Let’s take a look at the wt and qsec plots and see if there’s a difference between automatic and manual cars.
# Change box plot colors by groups
require(gridExtra)# gridExtra package need to be installed
## Loading required package: gridExtra
##
## Attaching package: 'gridExtra'
## The following object is masked from 'package:dplyr':
##
## combine
library(ggplot2)
plot1 <- ggplot(data=mtcars, aes(x=am, y=wt, fill=am)) +
geom_boxplot()
plot2 <- ggplot(data=mtcars, aes(x=am, y=qsec, fill=am)) +
geom_boxplot()
grid.arrange(plot1, plot2, ncol=2)
From the above plots, we note that automatic cars are heavier (median weight above 3,500 lbs) as compared to manual cars (median weight below 2,500 lbs). It is evident that the heavier weight of automatic cars is significant, and that probably leads to lower Miles per gallon (mpg).

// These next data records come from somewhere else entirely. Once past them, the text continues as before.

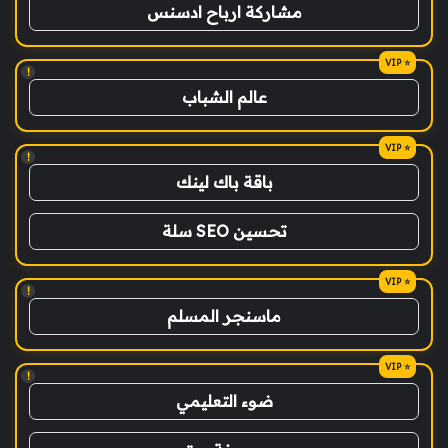
مشاركة ارباح ادسنس
!
عالم الشباب
!
باقة باك لينك
تحسين SEO سلة
!
ماسنجر المسلم
!
ضوء التعليمي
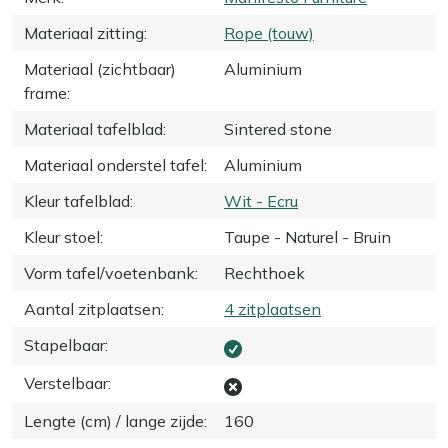
Materiaal zitting
:
Rope (touw)
Materiaal (zichtbaar)
Aluminium
frame
:
Materiaal tafelblad
:
Sintered stone
Materiaal onderstel tafel
:
Aluminium
Kleur tafelblad
:
Wit - Ecru
Kleur stoel
:
Taupe - Naturel - Bruin
Vorm tafel/voetenbank
:
Rechthoek
Aantal zitplaatsen
:
4 zitplaatsen
Stapelbaar
:
Verstelbaar
:
Lengte (cm) / lange zijde
:
160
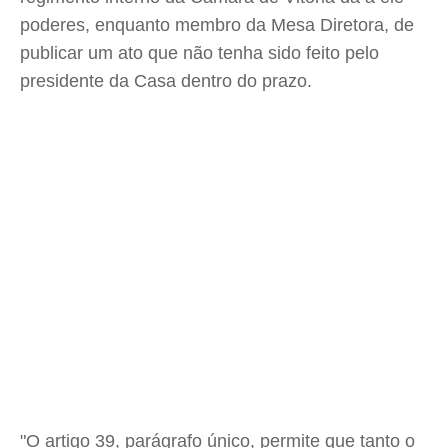
poderes, enquanto membro da Mesa Diretora, de
publicar um ato que não tenha sido feito pelo
presidente da Casa dentro do prazo.
"O artigo 39, parágrafo único, permite que tanto o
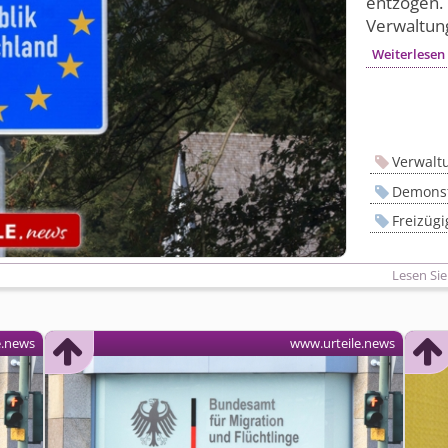
entzogen. 
Verwaltung
Weiterlesen
Verwalt
Demonst
Freizügi
Lesen Sie
e.news
www.urteile.news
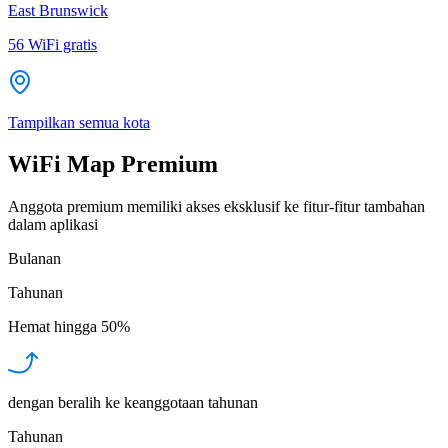
East Brunswick
56
WiFi gratis
Tampilkan semua kota
WiFi Map Premium
Anggota premium memiliki akses eksklusif ke fitur-fitur tambahan
dalam aplikasi
Bulanan
Tahunan
Hemat hingga
50%
dengan beralih ke keanggotaan tahunan
Tahunan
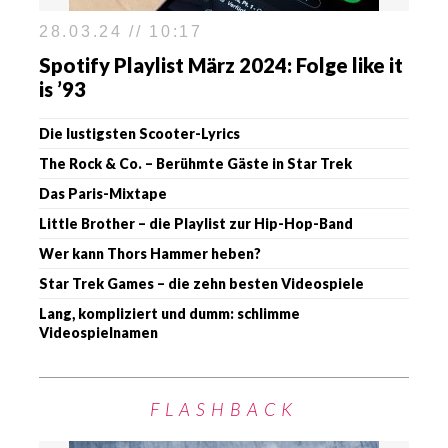
28.03.24 // 10:17
Spotify Playlist März 2024: Folge like it
is ’93
Die lustigsten Scooter-Lyrics
The Rock & Co. – Berühmte Gäste in Star Trek
Das Paris-Mixtape
Little Brother – die Playlist zur Hip-Hop-Band
Wer kann Thors Hammer heben?
Star Trek Games – die zehn besten Videospiele
Lang, kompliziert und dumm: schlimme
Videospielnamen
FLASHBACK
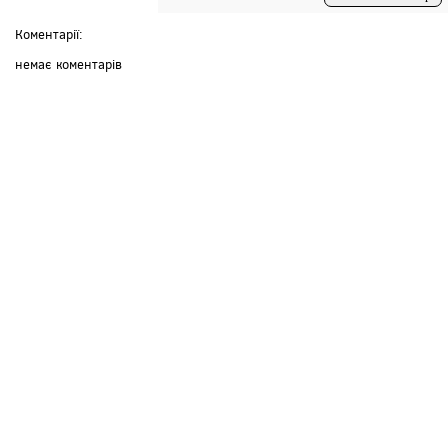
Коментарії:
немає коментарів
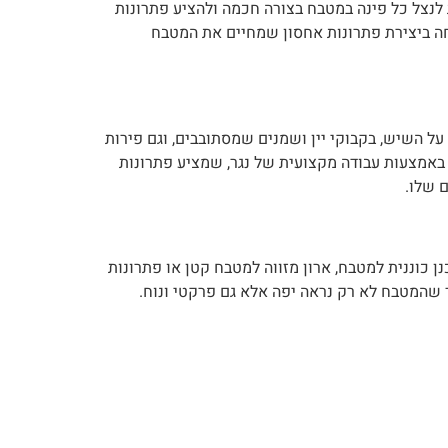
לנצל כל פינה במטבח בצורה חכמה ולהציע פתרונות
מחה ביצירת פתרונות אחסון שמחיים את המטבח
ל השיש, בקבוקי יין ושמנים שמסתובבים, וגם פירות
באמצעות עבודה מקצועית של נגר, שמציע פתרונות
 שלו.
וננית למטבח, ארון מזווה למטבח קטן או פתרונות
ך שהמטבח לא רק נראה יפה אלא גם פרקטי ונוח.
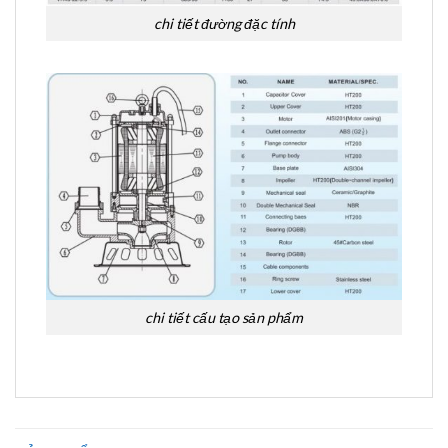
chi tiết đường đặc tính
chi tiết cấu tạo sản phẩm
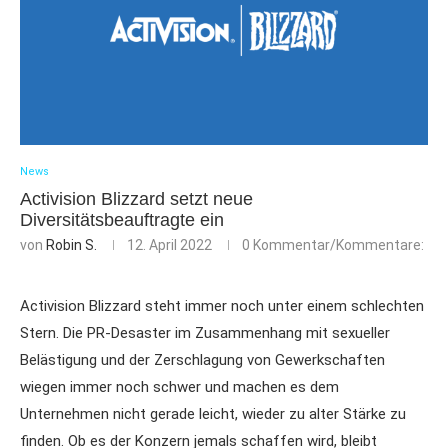
News
Activision Blizzard setzt neue
Diversitätsbeauftragte ein
von
Robin S.
12. April 2022
0 Kommentar/Kommentare:
Activision Blizzard steht immer noch unter einem schlechten
Stern. Die PR-Desaster im Zusammenhang mit sexueller
Belästigung und der Zerschlagung von Gewerkschaften
wiegen immer noch schwer und machen es dem
Unternehmen nicht gerade leicht, wieder zu alter Stärke zu
finden. Ob es der Konzern jemals schaffen wird, bleibt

We note that there are overlapping acceleration between maunal and automatic cars. However, on balance, the acceleration for automatic cars is moderately faster (median qsec is slightly below 18 quarter mile per sec) versus that of manual cars (median qsec is about 17 quarter mile per sec). To provide higher acceleration, it is possible that more/particular mechanisms in automatic vehicles are probably needed, which in turn may reduce its fuel efficiency. However, deeper analysis would be required to validate this hypothesis.
We shall use a Studentized Residual Plot in the olsrr package to detect potential outliers in our complex model. This method considers a point as an outlier if it has an aboslute value higher than 3.
library(olsrr)
##
## Attaching package: 'olsrr'
## The following object is masked from 'package:datasets':
##
## rivers
ols_plot_resid_stud(complex_model)
we note that there are 2 leverage points (17, 18) in the data, but this is still within 3 standard deviation. This means that no further adjustments are required for our complex model, and we can take our analysis from this model as statistically valid.
In conclusion, manual cars appear to have better fuel efficiency (about 2.94 mpg higher) than automatic cars.